● **PROMPT**:
Give every line from the entries that contains "good".

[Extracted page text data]
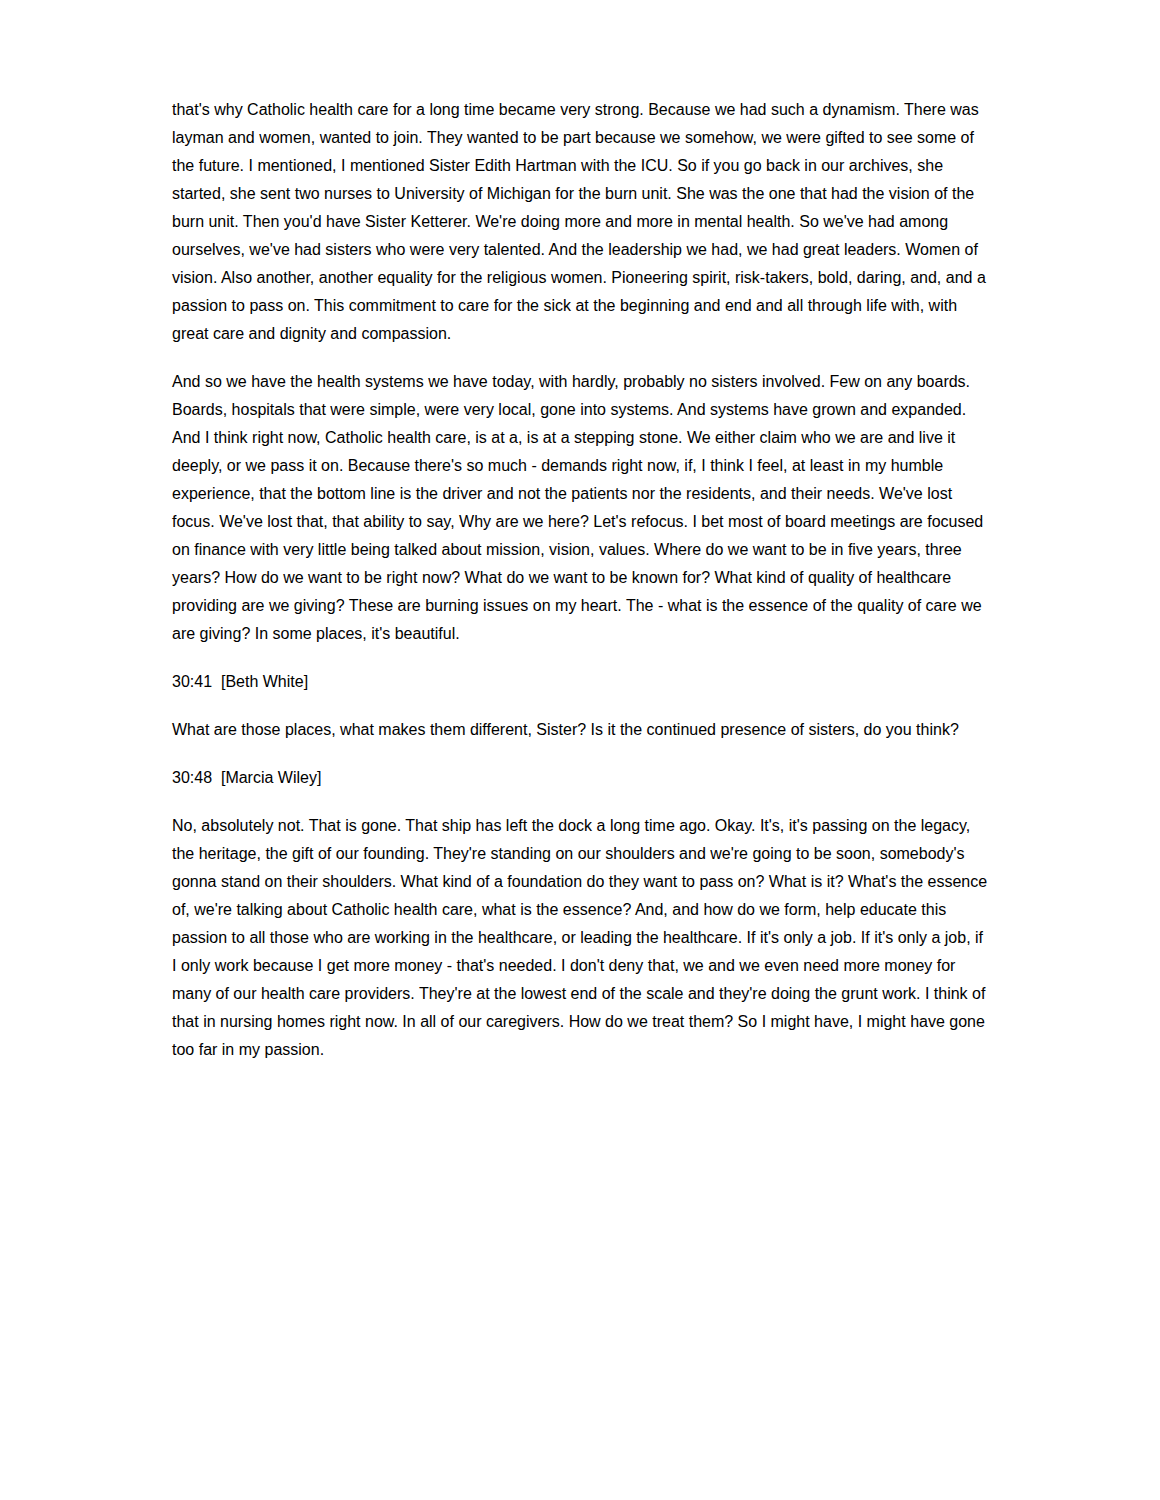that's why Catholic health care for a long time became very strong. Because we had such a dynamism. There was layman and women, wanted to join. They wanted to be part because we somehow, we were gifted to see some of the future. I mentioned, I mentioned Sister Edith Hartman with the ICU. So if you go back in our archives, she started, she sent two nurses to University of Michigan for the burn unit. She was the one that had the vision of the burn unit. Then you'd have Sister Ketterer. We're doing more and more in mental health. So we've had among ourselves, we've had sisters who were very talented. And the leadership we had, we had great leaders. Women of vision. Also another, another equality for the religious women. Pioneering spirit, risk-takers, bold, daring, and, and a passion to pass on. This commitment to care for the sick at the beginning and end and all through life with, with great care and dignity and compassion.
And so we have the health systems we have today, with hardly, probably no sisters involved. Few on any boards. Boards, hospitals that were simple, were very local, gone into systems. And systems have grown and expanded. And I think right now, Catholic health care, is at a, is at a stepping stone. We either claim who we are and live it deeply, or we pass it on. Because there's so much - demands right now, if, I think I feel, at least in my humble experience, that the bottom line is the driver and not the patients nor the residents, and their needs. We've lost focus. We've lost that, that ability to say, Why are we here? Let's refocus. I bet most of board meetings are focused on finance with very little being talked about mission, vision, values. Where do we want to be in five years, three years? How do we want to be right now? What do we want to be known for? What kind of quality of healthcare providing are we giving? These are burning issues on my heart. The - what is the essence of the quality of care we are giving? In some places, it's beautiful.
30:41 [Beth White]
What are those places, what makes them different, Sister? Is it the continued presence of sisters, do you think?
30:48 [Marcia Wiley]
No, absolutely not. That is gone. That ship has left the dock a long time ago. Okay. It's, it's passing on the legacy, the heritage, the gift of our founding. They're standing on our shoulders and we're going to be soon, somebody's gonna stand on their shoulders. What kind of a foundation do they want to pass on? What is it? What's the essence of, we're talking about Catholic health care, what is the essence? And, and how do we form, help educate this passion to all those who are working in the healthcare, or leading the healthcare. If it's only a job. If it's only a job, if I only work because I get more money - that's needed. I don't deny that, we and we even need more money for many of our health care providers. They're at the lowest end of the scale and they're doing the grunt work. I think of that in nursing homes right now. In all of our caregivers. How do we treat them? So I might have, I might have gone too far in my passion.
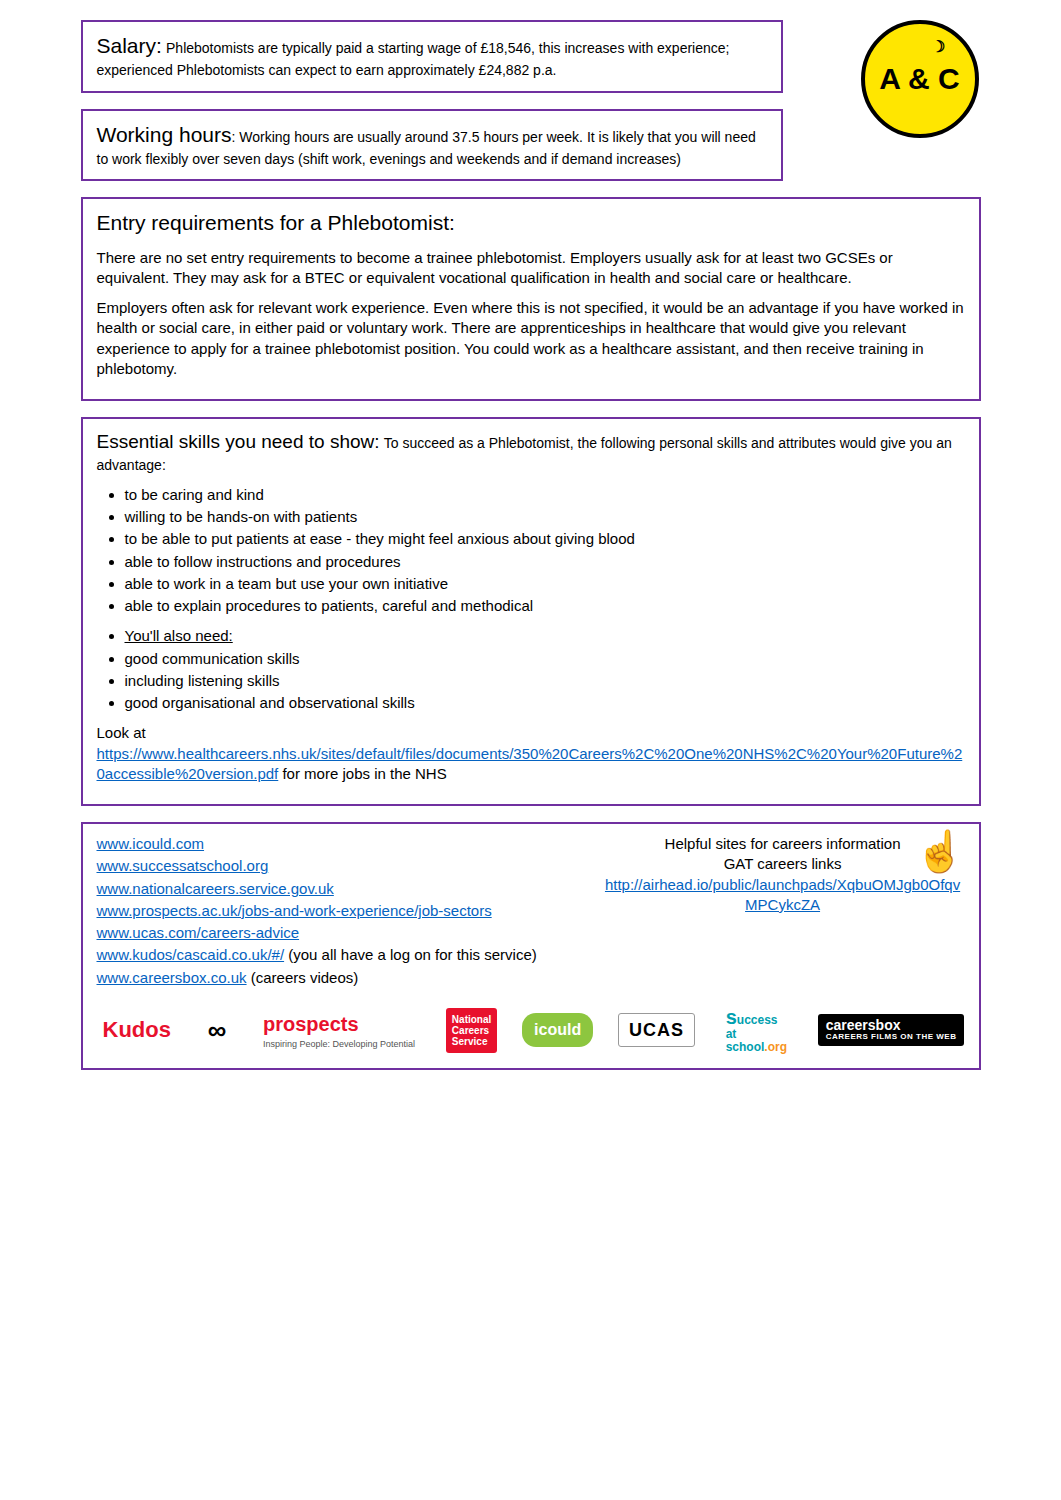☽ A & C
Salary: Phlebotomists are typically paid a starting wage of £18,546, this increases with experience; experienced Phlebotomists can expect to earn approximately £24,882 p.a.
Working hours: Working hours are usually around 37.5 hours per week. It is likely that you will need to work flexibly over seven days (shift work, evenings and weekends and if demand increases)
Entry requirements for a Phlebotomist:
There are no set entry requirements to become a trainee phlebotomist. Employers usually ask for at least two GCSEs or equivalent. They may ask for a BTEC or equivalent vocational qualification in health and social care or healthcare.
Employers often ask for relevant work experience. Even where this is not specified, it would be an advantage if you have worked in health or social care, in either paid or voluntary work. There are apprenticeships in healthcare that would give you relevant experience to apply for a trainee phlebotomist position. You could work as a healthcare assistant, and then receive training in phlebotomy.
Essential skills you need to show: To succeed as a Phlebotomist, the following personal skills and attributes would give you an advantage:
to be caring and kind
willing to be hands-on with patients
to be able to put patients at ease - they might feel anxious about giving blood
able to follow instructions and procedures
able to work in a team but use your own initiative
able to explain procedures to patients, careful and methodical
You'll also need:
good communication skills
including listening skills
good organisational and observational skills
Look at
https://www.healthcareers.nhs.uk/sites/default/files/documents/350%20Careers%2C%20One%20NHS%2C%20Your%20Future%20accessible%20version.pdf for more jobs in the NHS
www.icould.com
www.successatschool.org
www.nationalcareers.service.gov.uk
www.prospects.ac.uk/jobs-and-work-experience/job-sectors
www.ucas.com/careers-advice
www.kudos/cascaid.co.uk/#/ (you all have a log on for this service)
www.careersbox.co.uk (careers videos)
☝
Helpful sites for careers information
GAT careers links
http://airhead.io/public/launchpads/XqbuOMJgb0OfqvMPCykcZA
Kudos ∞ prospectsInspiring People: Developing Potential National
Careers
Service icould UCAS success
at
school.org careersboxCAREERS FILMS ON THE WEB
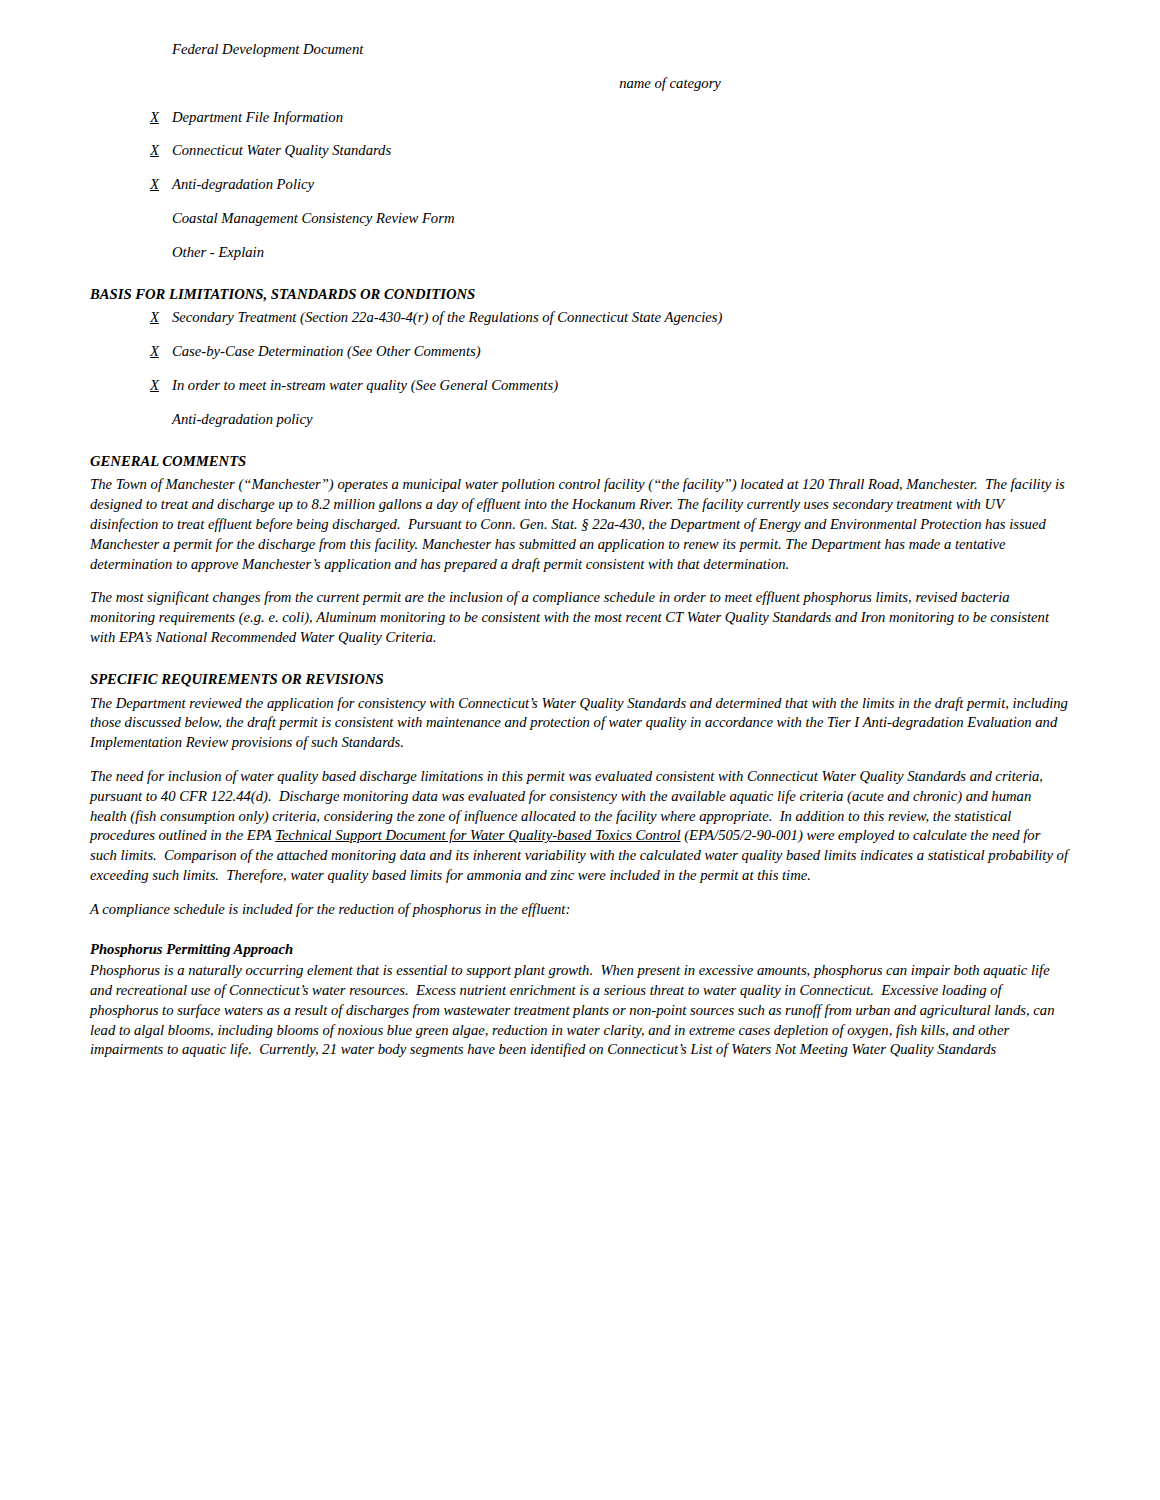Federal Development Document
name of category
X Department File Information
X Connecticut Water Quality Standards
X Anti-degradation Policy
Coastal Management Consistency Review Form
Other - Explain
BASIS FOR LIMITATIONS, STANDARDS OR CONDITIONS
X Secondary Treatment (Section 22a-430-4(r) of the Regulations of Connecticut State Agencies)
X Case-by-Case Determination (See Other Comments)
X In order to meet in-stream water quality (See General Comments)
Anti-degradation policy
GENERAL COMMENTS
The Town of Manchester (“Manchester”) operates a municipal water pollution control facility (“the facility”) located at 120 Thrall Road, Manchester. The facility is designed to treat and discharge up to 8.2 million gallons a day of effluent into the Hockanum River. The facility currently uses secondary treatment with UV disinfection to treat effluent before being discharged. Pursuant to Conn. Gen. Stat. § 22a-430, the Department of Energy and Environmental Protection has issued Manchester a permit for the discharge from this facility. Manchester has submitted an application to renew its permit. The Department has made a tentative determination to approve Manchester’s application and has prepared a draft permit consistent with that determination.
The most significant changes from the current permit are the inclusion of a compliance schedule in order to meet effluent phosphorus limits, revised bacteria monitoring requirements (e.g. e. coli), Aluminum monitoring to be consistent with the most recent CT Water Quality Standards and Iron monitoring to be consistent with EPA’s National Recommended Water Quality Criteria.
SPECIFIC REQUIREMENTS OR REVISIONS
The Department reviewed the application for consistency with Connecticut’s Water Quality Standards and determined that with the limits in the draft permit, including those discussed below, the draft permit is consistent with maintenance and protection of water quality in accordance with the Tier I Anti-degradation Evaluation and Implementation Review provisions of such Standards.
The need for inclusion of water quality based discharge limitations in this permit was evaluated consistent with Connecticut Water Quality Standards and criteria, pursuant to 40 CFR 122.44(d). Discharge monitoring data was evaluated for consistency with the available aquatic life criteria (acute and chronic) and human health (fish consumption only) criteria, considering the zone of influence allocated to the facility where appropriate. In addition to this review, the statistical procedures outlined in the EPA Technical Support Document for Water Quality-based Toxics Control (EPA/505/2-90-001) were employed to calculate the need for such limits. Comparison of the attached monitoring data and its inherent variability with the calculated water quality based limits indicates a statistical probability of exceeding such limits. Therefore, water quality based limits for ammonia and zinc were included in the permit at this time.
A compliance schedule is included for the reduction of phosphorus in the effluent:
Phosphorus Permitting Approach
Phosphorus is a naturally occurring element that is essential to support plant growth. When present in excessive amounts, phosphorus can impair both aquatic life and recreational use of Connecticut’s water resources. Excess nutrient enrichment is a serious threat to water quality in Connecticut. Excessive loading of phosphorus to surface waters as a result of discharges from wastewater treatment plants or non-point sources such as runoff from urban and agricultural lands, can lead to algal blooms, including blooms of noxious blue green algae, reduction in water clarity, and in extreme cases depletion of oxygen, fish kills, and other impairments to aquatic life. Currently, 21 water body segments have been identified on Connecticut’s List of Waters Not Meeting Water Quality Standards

● **EXERCISE ANSWER**:
good communication skills
good organisational and observational skills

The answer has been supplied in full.